#### SELECTED EXCERPT
Amelia Tour
- Location: North America; Europe;
- Associated album: Amelia
- Start date: March 14, 2023
- End date: October 15, 2023
- Legs: 1
- No. of shows: 52 in total
- Producer: Live Nation

Mimi Webb concert chronology
- ; Amelia Tour (2023); The Confessions Tour (2025);

= Amelia Tour =

2023 concert tour by Mimi Webb

The Amelia Tour was the debut headlining concert tour by British singer-songwriter Mimi Webb, launched in support of her first studio album, Amelia. The tour marked Webb’s first full-scale international outing as a headlining artist and spanned Europe and North America across 52 shows.

Announced on 20 October 2022 via Instagram, the tour commenced on 14 March 2023 at Plaza Club in Zurich and concluded on 15 October 2023 at Zilker Park in Austin as part of the Austin City Limits Music Festival.

==Background==
Following the commercial breakthrough of her early extended plays and charting singles, Webb released Amelia in 2023 as her debut studio album. The record showcased a maturation in songwriting and production, blending contemporary pop with elements of synth-pop and emotional balladry. In support of the album, Webb announced her first major headlining tour, signaling a transition from supporting-act appearances to a fully realized global production centered around her own catalog.

The tour announcement was accompanied by a promotional campaign across social media platforms, with initial dates covering major European cities before expanding to North America due to demand. Additional dates were later added in select markets as ticket sales proved strong, particularly in the United Kingdom and key U.S. metropolitan areas.

==Development and production==
The Amelia Tour was designed to reflect the thematic arc of Amelia, which explored personal growth, heartbreak, and empowerment. The stage design incorporated minimalist yet atmospheric lighting, LED backdrops, and elevated platforms to create dynamic visual transitions between upbeat pop numbers and stripped-back ballads.

#### REQUIRED TASK 1
Locate every line of the records that contains the string "time", and copy each of those lines.
The records that follow the Amelia Tour article are unrelated to it.

#### PROVIDED INFORMATION
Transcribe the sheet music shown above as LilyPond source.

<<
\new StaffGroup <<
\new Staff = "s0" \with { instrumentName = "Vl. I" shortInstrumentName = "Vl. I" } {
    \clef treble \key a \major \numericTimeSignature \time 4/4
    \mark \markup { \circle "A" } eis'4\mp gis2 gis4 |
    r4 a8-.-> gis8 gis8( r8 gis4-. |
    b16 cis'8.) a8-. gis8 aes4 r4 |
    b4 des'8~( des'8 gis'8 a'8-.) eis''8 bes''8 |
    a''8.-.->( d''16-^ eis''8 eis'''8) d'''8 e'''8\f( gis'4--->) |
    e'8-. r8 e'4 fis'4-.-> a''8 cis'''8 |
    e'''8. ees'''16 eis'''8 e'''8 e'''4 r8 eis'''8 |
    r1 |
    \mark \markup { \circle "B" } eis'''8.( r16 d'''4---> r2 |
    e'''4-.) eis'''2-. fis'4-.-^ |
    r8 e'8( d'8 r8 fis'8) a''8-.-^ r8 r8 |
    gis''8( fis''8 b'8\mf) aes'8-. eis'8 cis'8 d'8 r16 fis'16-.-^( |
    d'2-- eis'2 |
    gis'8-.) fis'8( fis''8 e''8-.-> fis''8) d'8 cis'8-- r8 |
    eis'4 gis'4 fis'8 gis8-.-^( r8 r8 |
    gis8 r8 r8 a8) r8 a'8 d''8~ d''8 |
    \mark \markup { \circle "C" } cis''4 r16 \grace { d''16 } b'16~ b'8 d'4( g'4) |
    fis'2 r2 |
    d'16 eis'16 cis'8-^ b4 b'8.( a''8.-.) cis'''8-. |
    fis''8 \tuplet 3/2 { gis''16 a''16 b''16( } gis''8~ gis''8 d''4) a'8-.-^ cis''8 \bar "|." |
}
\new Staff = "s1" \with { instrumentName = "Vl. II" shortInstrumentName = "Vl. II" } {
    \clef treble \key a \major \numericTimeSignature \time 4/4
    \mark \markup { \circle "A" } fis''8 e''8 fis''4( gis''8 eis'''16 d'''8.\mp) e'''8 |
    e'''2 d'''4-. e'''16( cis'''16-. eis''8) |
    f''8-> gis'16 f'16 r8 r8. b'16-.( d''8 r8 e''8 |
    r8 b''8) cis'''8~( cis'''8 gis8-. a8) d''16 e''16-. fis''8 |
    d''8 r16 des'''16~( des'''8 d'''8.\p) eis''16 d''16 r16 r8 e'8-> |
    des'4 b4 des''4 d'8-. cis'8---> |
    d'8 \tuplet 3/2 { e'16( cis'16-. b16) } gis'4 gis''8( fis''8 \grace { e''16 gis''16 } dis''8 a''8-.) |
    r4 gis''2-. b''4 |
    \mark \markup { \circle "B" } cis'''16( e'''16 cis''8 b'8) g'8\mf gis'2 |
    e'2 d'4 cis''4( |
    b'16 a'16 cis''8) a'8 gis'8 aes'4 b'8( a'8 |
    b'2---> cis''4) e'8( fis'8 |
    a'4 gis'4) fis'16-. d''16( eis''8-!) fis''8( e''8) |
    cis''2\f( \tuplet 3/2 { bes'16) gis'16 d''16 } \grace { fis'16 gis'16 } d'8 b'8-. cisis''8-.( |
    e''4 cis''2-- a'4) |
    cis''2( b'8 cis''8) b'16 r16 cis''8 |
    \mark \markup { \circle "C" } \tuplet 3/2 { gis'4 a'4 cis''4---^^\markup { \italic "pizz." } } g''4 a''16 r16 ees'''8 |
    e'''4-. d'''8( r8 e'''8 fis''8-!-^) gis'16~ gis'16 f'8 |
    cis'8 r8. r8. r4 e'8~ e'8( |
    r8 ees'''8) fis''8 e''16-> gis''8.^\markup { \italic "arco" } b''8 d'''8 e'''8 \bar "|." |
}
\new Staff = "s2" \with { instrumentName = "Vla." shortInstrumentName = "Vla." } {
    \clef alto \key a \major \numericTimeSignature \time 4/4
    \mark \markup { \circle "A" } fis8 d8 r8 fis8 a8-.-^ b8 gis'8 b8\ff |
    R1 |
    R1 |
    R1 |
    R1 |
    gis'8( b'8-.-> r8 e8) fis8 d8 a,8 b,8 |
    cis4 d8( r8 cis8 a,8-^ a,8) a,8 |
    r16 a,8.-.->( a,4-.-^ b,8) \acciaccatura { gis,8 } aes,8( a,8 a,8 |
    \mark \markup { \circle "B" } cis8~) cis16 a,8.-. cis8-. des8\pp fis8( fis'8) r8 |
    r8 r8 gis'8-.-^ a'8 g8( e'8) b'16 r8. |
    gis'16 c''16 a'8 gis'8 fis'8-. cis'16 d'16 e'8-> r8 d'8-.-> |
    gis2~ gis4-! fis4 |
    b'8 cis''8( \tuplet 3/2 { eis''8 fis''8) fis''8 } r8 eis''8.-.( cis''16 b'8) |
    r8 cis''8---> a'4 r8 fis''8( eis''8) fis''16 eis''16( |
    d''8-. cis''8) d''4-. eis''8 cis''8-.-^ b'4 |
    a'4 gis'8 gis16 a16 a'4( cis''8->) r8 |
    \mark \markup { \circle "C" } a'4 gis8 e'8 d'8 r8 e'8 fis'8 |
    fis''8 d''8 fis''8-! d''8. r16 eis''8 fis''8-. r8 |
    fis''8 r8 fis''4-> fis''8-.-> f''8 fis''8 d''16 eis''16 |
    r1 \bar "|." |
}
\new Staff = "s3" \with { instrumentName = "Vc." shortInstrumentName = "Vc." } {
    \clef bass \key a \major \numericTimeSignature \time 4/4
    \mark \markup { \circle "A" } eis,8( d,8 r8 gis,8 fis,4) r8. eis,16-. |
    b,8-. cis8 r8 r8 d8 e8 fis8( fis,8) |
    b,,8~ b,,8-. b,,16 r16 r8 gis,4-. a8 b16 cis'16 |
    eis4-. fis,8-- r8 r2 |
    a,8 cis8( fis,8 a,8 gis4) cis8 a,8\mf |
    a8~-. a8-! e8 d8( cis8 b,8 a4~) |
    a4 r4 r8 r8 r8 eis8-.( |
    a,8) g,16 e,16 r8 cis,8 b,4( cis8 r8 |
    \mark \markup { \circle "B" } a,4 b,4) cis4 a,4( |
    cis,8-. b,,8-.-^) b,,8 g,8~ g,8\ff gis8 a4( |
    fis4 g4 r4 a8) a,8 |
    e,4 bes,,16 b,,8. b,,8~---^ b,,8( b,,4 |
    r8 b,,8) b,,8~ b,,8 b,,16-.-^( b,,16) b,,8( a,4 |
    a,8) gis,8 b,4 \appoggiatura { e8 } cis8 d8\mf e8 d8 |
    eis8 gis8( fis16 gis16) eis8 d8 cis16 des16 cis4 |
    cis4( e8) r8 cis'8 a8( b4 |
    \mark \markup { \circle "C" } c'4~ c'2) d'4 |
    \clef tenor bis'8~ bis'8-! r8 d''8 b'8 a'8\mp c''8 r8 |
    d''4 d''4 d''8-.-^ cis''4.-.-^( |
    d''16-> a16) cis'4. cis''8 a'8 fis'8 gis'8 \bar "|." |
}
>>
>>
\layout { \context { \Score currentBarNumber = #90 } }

#### REQUIRED TASK 2
Reproduce the passage of the Amelia Tour article starting at "Mimi Webb concert" and ending at "Limits Music Festival.".

#### TASK ANSWER 1
    \clef treble \key a \major \numericTimeSignature \time 4/4
    \clef treble \key a \major \numericTimeSignature \time 4/4
    \clef alto \key a \major \numericTimeSignature \time 4/4
    \clef bass \key a \major \numericTimeSignature \time 4/4

#### TASK ANSWER 2
Mimi Webb concert chronology
- ; Amelia Tour (2023); The Confessions Tour (2025);

= Amelia Tour =

2023 concert tour by Mimi Webb

The Amelia Tour was the debut headlining concert tour by British singer-songwriter Mimi Webb, launched in support of her first studio album, Amelia. The tour marked Webb’s first full-scale international outing as a headlining artist and spanned Europe and North America across 52 shows.

Announced on 20 October 2022 via Instagram, the tour commenced on 14 March 2023 at Plaza Club in Zurich and concluded on 15 October 2023 at Zilker Park in Austin as part of the Austin City Limits Music Festival.